A mysterious shadow walks the corridors. It goes from room to room, and sometimes leaves with someone in its arms, taking them to the land of dreams. Until one day a patient at the hospital―a young child―speaks to the shadow, offering it a drink of water. The child is fearful at first, but as he gets to know the shadow through their conversations, he realizes that she has feelings of her own. So begins a great friendship between an unlikely pair: a young child, and Death.
Every afternoon at four o’clock, Mister Rodriguez steps out of a narrow laneway and strolls through the street. The village children watch him go, ever more curious about the enigmatic old man with the bushy white mustache. Some say they’ve seen him float above the ground. Others say he played a piano without touching a single key. The truth, though, is more beautiful than any of the children could have imagined.
Loretta Garbutt uses subtlety and sensitivity to explore the five stages of grief (denial, anger, bargaining, depression, acceptance) in this moving picture book story of loss. It features a gender-neutral main character (no first name or pronouns are given) making the story universally relatable. This is a perfect choice for fostering discussions with children about their emotions, particularly the feeling of loss. It also offers a poignant representation of an intergenerational relationship between a grandfather and grandchild. Carmen Mok’s expressive and thoughtful illustrations employ a limited color palette to convey the character’s emotional trajectory. There are curriculum applications here in social-emotional development as well as character education lessons in caring and resilience.
One hot summer morning, only weeks after his father’s death, Davie steps out his front door into the familiar streets of the Tyneside town that has always been his home. But this seemingly ordinary day takes on an air of mystery and tragedy as the residents learn that a boy has been killed. Despite the threat of a murderer on the loose, Davie turns away from the gossip and sets off toward the sunlit hill above town, where the real and imaginary worlds begin to blur around him. As he winds his way up the hillside, Davie sees things that seem impossible but feel utterly right, that renew his wonder and instill him with hope. Full of the intense excitement of growing up, David Almond’s tale leaves both the reader and Davie astonished at the world and eager to explore it. Award-winning author David Almond pens the dreamlike tale of a boy rediscovering joy and beauty within and around him, even amid sorrow.
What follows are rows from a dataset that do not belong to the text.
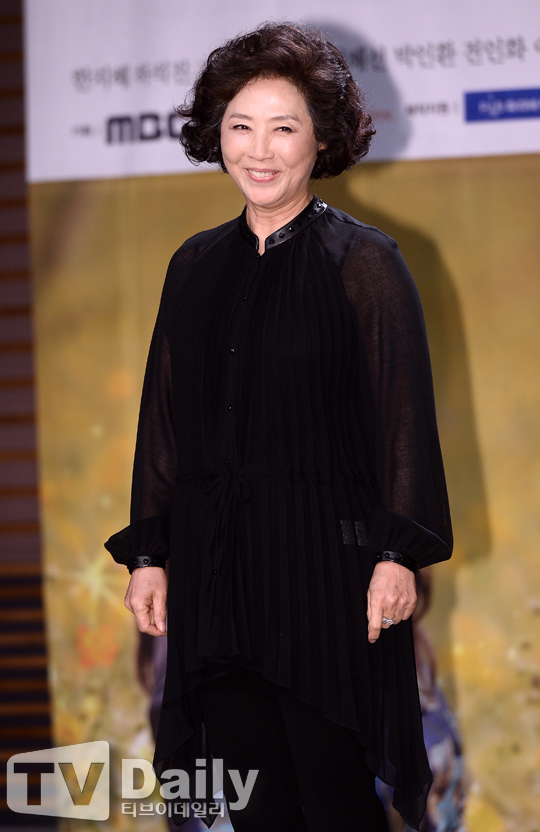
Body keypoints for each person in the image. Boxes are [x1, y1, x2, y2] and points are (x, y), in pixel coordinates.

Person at [105, 21, 453, 832]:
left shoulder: (365, 263)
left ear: (320, 138)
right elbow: (164, 422)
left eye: (283, 128)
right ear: (217, 135)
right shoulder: (194, 265)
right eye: (241, 126)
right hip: (218, 575)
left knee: (336, 801)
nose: (259, 150)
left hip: (326, 579)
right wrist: (150, 556)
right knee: (253, 805)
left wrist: (398, 556)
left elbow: (403, 420)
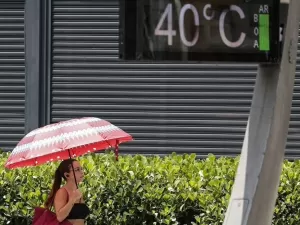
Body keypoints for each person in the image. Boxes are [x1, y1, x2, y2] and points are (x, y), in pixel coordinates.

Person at [45, 158, 90, 225]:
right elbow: (60, 217)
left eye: (81, 168)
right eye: (77, 169)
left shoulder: (78, 192)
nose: (81, 172)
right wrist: (72, 200)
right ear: (67, 175)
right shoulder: (62, 192)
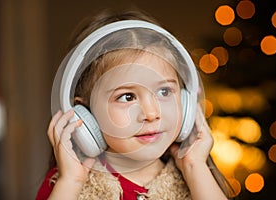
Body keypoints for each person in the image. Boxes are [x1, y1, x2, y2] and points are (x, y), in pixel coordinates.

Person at [36, 9, 234, 200]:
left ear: (187, 101)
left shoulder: (197, 179)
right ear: (85, 115)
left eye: (164, 92)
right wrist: (70, 181)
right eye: (127, 97)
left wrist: (195, 166)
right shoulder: (66, 184)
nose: (151, 113)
Ten-year-old Jette wrestles with the death of her younger brother, Emil, at age six, recalling special times they had together, his long-term illness, and his funeral, as well as her parents’ grief.
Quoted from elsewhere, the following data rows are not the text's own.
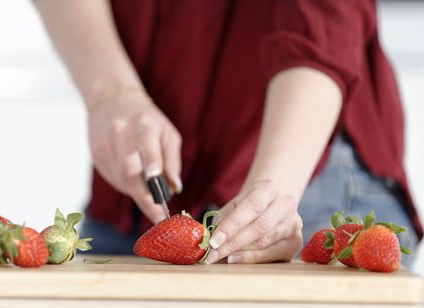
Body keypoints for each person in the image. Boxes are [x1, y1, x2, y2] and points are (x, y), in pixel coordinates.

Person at [34, 0, 421, 265]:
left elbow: (323, 23)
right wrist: (113, 95)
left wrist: (274, 193)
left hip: (303, 172)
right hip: (136, 192)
When Grandma dies, Grandpa is too sad to do anything. All day long, day after day, he sits by himself in his house. Then, one day, Grandpa wakes up and realizes he misses the soup his wife used to make for him. So he decides to try to make the soup himself. Though each batch he makes is bigger and better than the last, Granpda hardly gets a taste of it. Unexpected visitors, hungry for soup, keep arriving at his door. Soon, Grandpa discovers that sharing with his new friends is the best cure for his loneliness.
When her best friend, Ness, dies suddenly, Ember finds a way into the Afterworld, determined to bring Ness back.
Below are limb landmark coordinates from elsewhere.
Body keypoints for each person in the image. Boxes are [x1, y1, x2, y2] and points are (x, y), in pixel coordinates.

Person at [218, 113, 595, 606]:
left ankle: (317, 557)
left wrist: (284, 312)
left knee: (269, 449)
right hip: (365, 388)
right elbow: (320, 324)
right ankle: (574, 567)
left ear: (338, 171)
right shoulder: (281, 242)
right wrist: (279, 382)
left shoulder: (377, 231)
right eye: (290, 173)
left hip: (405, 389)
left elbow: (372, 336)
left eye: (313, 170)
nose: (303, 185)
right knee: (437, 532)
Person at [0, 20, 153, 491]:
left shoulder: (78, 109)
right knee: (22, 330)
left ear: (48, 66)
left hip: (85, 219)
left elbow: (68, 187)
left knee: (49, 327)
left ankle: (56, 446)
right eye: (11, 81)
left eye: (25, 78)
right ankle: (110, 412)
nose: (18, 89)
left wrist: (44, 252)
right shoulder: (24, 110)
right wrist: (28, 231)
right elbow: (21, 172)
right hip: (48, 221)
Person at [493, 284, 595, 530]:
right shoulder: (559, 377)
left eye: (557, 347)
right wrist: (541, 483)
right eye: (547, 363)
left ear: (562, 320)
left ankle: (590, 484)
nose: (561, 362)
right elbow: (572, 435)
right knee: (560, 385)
Seventeen-year-old Bobby Seed, the devoted but exhausted primary caregiver for his terminally-ill mother and difficult younger brother, finds respite in a support group and good friends, but must face his mother’s impossible choice alone.
One Saturday morning, Daddy won’t get out of bed. He misses Paula’s mom. Paula misses her too, but she realizes that Mommy wouldn’t want them to be sad forever. Paula knows just what to do. Taking out paper and paints, Paula creates a world of rolling seas, blue skies, and―best of all―a boat that she and Dad can sail together. And when the wind blows up a storm, Paula knows just what she and Daddy can do about that too. In this sweet and poignant story about memory and overcoming grief, Sanne Dufft, the author/illustrator of The Night Lion shows how a child’s imagination can find a moment of joy and a safe place to land after a loved one is gone.
Sixteen-year-old Biz sees her father every day, though he died when she was seven. When he suddenly disappears, she tumbles into a disaster-land of grief and depression from which she must find her way back.